Supreme Court Vacates Seventh Circuit Ruling on Contraceptives

By Ben Conley, Sam Schwartz-Fenwick and Amanda Sonneborn

The Obama administration’s Affordable Care Act experienced a potential setback on Monday when the Supreme Court vacated a Seventh Circuit ruling denying a preliminary injunction requested by the University of Notre Dame against the Affordable Care Act’s contraceptive mandate. The Court remanded the matter to the Seventh Circuit for reconsideration in light of the Supreme Court’s decision in Burwell v. Hobby Lobby Stores, Inc., 134 S.Ct. 2751 (2014).

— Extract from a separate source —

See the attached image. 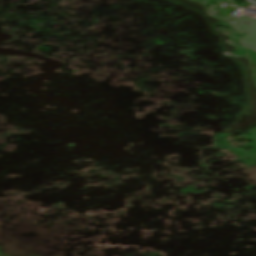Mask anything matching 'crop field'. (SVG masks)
<instances>
[{"instance_id": "obj_1", "label": "crop field", "mask_w": 256, "mask_h": 256, "mask_svg": "<svg viewBox=\"0 0 256 256\" xmlns=\"http://www.w3.org/2000/svg\"><path fill=\"white\" fill-rule=\"evenodd\" d=\"M247 52H248V55H249L250 58H251L252 66H253L254 72L256 73V51L247 48Z\"/></svg>"}]
</instances>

As a non-profit faith-based institution, the University of Notre Dame could seek an exemption from the ACA’s free contraceptive mandate. To obtain this exemption, however, the University would be required to submit to HHS a one-page form requesting the accommodation. Upon receipt and verification of this notice, HHS arranges for employees of the non-profit faith-based institute to obtain cost-free contraceptive coverage elsewhere (through an insurer or a third-party health plan administrator).

The University objected to filling out the notice, as it deemed the notice obligation to be effectively the same as offering the contraceptives. The University claims that this violates the University’s fundamental religious beliefs. The University sought a preliminary injunction. The U.S. District Court for the Northern District of Indiana denied the injunction request in January of 2014, and the Seventh Circuit Court of Appeals affirmed the decision in February of 2014.

Since that time, the Supreme Court’s decision in Burwell v. Hobby Lobby Stores, Inc., 134 S.Ct. 2751 (2014) created a new, narrow exemption from the contraceptive mandate for certain privately held, for-profit organizations. (The Supreme Court’s decision in Hobby Lobby did not create an exemption to the alternative to the contraceptive mandate — the HHS notification requirement — for such organizations.) Even so, the Supreme Court’s remand will require the Seventh Circuit to reconsider its previous injunction denial in light of the Hobby Lobby decision. The ensuing ruling will be significant for employers and plan sponsors, to the extent it provides insight into how broadly lower courts are willing to allow a claim of religious freedom to exempt entities (non-profit or otherwise) from generally applicable laws.